*** Begin section ***
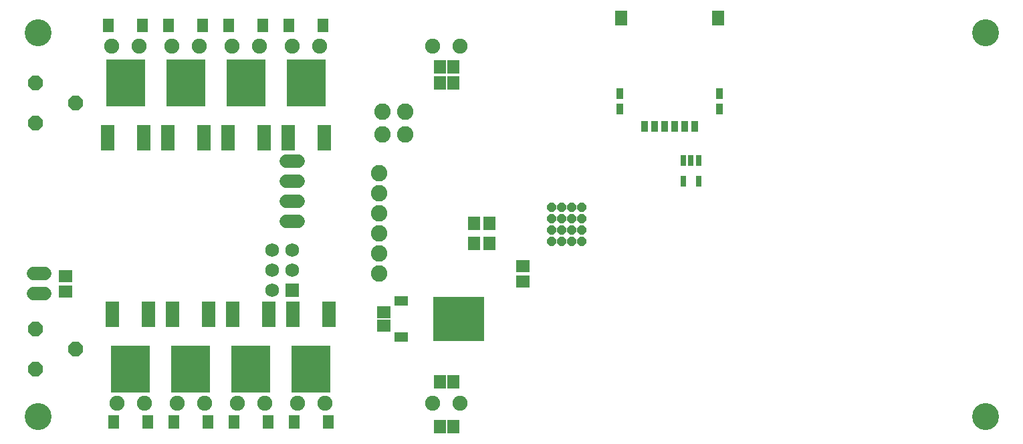
<source format=gbs>
G75*
G70*
%OFA0B0*%
%FSLAX24Y24*%
%IPPOS*%
%LPD*%
%AMOC8*
5,1,8,0,0,1.08239X$1,22.5*
%
%ADD10C,0.1340*%
%ADD11R,0.0680X0.0680*%
%ADD12C,0.0680*%
%ADD13R,0.0580X0.0659*%
%ADD14R,0.0592X0.0710*%
%ADD15C,0.0749*%
%ADD16C,0.0674*%
%ADD17R,0.0710X0.0592*%
%ADD18OC8,0.0740*%
%ADD19C,0.0820*%
%ADD20R,0.0710X0.1261*%
%ADD21R,0.1980X0.2330*%
%ADD22R,0.2521X0.2206*%
%ADD23R,0.0710X0.0474*%
%ADD24R,0.0336X0.0533*%
%ADD25R,0.0631X0.0749*%
%ADD26R,0.0297X0.0552*%
%ADD27R,0.0592X0.0671*%
%ADD28R,0.0671X0.0592*%
%ADD29OC8,0.0437*%
D10*
X007015Y006265D03*
X007015Y025390D03*
X054265Y025390D03*
X054265Y006265D03*
D11*
X019703Y012578D03*
D12*
X018703Y012578D03*
X018703Y013578D03*
X019703Y013578D03*
X019703Y014578D03*
X018703Y014578D03*
D13*
X018486Y006015D03*
X019794Y006015D03*
X021486Y006015D03*
X016794Y006015D03*
X015486Y006015D03*
X013794Y006015D03*
X012486Y006015D03*
X010794Y006015D03*
X010544Y025765D03*
X012236Y025765D03*
X013544Y025765D03*
X015236Y025765D03*
X016544Y025765D03*
X018236Y025765D03*
X019544Y025765D03*
X021236Y025765D03*
D14*
X028766Y015890D03*
X029514Y015890D03*
X029514Y014890D03*
X028766Y014890D03*
D15*
X028079Y006929D03*
X026701Y006929D03*
X021329Y006929D03*
X019951Y006929D03*
X018329Y006929D03*
X016951Y006929D03*
X015329Y006929D03*
X013951Y006929D03*
X012329Y006929D03*
X010951Y006929D03*
X010701Y024726D03*
X012079Y024726D03*
X013701Y024726D03*
X015079Y024726D03*
X016701Y024726D03*
X018079Y024726D03*
X019701Y024726D03*
X021079Y024726D03*
X026701Y024726D03*
X028079Y024726D03*
D16*
X019999Y019015D02*
X019406Y019015D01*
X019406Y018015D02*
X019999Y018015D01*
X019999Y017015D02*
X019406Y017015D01*
X019406Y016015D02*
X019999Y016015D01*
X007374Y013390D02*
X006781Y013390D01*
X006781Y012390D02*
X007374Y012390D01*
D17*
X008390Y012496D03*
X008390Y013284D03*
X031203Y013016D03*
X031203Y013764D03*
D18*
X008890Y009640D03*
X006890Y008640D03*
X006890Y010640D03*
X006890Y020890D03*
X008890Y021890D03*
X006890Y022890D03*
D19*
X024195Y021453D03*
X025335Y021453D03*
X025335Y020328D03*
X024195Y020328D03*
X024015Y018390D03*
X024015Y017390D03*
X024015Y016390D03*
X024015Y015390D03*
X024015Y014390D03*
X024015Y013390D03*
D20*
X021538Y011356D03*
X019742Y011356D03*
X018538Y011356D03*
X016742Y011356D03*
X015538Y011356D03*
X013742Y011356D03*
X012538Y011356D03*
X010742Y011356D03*
X010492Y020174D03*
X012288Y020174D03*
X013492Y020174D03*
X015288Y020174D03*
X016492Y020174D03*
X018288Y020174D03*
X019492Y020174D03*
X021288Y020174D03*
D21*
X020390Y022890D03*
X017390Y022890D03*
X014390Y022890D03*
X011390Y022890D03*
X011640Y008640D03*
X014640Y008640D03*
X017640Y008640D03*
X020640Y008640D03*
D22*
X027999Y011140D03*
D23*
X025125Y010242D03*
X025125Y012038D03*
D24*
X037265Y020734D03*
X037765Y020734D03*
X038265Y020734D03*
X038765Y020734D03*
X039265Y020734D03*
X039765Y020734D03*
X041005Y021589D03*
X041005Y022376D03*
X036025Y022376D03*
X036025Y021589D03*
D25*
X036111Y026140D03*
X040919Y026140D03*
D26*
X039952Y019027D03*
X039578Y019027D03*
X039203Y019027D03*
X039203Y018003D03*
X039952Y018003D03*
D27*
X027725Y022890D03*
X027055Y022890D03*
X027055Y023703D03*
X027725Y023703D03*
X027725Y008015D03*
X027055Y008015D03*
X027055Y005765D03*
X027725Y005765D03*
D28*
X024265Y010805D03*
X024265Y011475D03*
D29*
X032640Y015015D03*
X033140Y015015D03*
X033640Y015015D03*
X034140Y015015D03*
X034140Y015578D03*
X033640Y015578D03*
X033140Y015578D03*
X032640Y015578D03*
X032640Y016140D03*
X033140Y016140D03*
X033640Y016140D03*
X034140Y016140D03*
X034140Y016703D03*
X033640Y016703D03*
X033140Y016703D03*
X032640Y016703D03*
M02*

</source>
*** End section ***
> Brief
Word for word, write out the full listing, leaving the pictures aside.

> Output of the exercise
<source format=gbs>
G75*
G70*
%OFA0B0*%
%FSLAX24Y24*%
%IPPOS*%
%LPD*%
%AMOC8*
5,1,8,0,0,1.08239X$1,22.5*
%
%ADD10C,0.1340*%
%ADD11R,0.0680X0.0680*%
%ADD12C,0.0680*%
%ADD13R,0.0580X0.0659*%
%ADD14R,0.0592X0.0710*%
%ADD15C,0.0749*%
%ADD16C,0.0674*%
%ADD17R,0.0710X0.0592*%
%ADD18OC8,0.0740*%
%ADD19C,0.0820*%
%ADD20R,0.0710X0.1261*%
%ADD21R,0.1980X0.2330*%
%ADD22R,0.2521X0.2206*%
%ADD23R,0.0710X0.0474*%
%ADD24R,0.0336X0.0533*%
%ADD25R,0.0631X0.0749*%
%ADD26R,0.0297X0.0552*%
%ADD27R,0.0592X0.0671*%
%ADD28R,0.0671X0.0592*%
%ADD29OC8,0.0437*%
D10*
X007015Y006265D03*
X007015Y025390D03*
X054265Y025390D03*
X054265Y006265D03*
D11*
X019703Y012578D03*
D12*
X018703Y012578D03*
X018703Y013578D03*
X019703Y013578D03*
X019703Y014578D03*
X018703Y014578D03*
D13*
X018486Y006015D03*
X019794Y006015D03*
X021486Y006015D03*
X016794Y006015D03*
X015486Y006015D03*
X013794Y006015D03*
X012486Y006015D03*
X010794Y006015D03*
X010544Y025765D03*
X012236Y025765D03*
X013544Y025765D03*
X015236Y025765D03*
X016544Y025765D03*
X018236Y025765D03*
X019544Y025765D03*
X021236Y025765D03*
D14*
X028766Y015890D03*
X029514Y015890D03*
X029514Y014890D03*
X028766Y014890D03*
D15*
X028079Y006929D03*
X026701Y006929D03*
X021329Y006929D03*
X019951Y006929D03*
X018329Y006929D03*
X016951Y006929D03*
X015329Y006929D03*
X013951Y006929D03*
X012329Y006929D03*
X010951Y006929D03*
X010701Y024726D03*
X012079Y024726D03*
X013701Y024726D03*
X015079Y024726D03*
X016701Y024726D03*
X018079Y024726D03*
X019701Y024726D03*
X021079Y024726D03*
X026701Y024726D03*
X028079Y024726D03*
D16*
X019999Y019015D02*
X019406Y019015D01*
X019406Y018015D02*
X019999Y018015D01*
X019999Y017015D02*
X019406Y017015D01*
X019406Y016015D02*
X019999Y016015D01*
X007374Y013390D02*
X006781Y013390D01*
X006781Y012390D02*
X007374Y012390D01*
D17*
X008390Y012496D03*
X008390Y013284D03*
X031203Y013016D03*
X031203Y013764D03*
D18*
X008890Y009640D03*
X006890Y008640D03*
X006890Y010640D03*
X006890Y020890D03*
X008890Y021890D03*
X006890Y022890D03*
D19*
X024195Y021453D03*
X025335Y021453D03*
X025335Y020328D03*
X024195Y020328D03*
X024015Y018390D03*
X024015Y017390D03*
X024015Y016390D03*
X024015Y015390D03*
X024015Y014390D03*
X024015Y013390D03*
D20*
X021538Y011356D03*
X019742Y011356D03*
X018538Y011356D03*
X016742Y011356D03*
X015538Y011356D03*
X013742Y011356D03*
X012538Y011356D03*
X010742Y011356D03*
X010492Y020174D03*
X012288Y020174D03*
X013492Y020174D03*
X015288Y020174D03*
X016492Y020174D03*
X018288Y020174D03*
X019492Y020174D03*
X021288Y020174D03*
D21*
X020390Y022890D03*
X017390Y022890D03*
X014390Y022890D03*
X011390Y022890D03*
X011640Y008640D03*
X014640Y008640D03*
X017640Y008640D03*
X020640Y008640D03*
D22*
X027999Y011140D03*
D23*
X025125Y010242D03*
X025125Y012038D03*
D24*
X037265Y020734D03*
X037765Y020734D03*
X038265Y020734D03*
X038765Y020734D03*
X039265Y020734D03*
X039765Y020734D03*
X041005Y021589D03*
X041005Y022376D03*
X036025Y022376D03*
X036025Y021589D03*
D25*
X036111Y026140D03*
X040919Y026140D03*
D26*
X039952Y019027D03*
X039578Y019027D03*
X039203Y019027D03*
X039203Y018003D03*
X039952Y018003D03*
D27*
X027725Y022890D03*
X027055Y022890D03*
X027055Y023703D03*
X027725Y023703D03*
X027725Y008015D03*
X027055Y008015D03*
X027055Y005765D03*
X027725Y005765D03*
D28*
X024265Y010805D03*
X024265Y011475D03*
D29*
X032640Y015015D03*
X033140Y015015D03*
X033640Y015015D03*
X034140Y015015D03*
X034140Y015578D03*
X033640Y015578D03*
X033140Y015578D03*
X032640Y015578D03*
X032640Y016140D03*
X033140Y016140D03*
X033640Y016140D03*
X034140Y016140D03*
X034140Y016703D03*
X033640Y016703D03*
X033140Y016703D03*
X032640Y016703D03*
M02*

</source>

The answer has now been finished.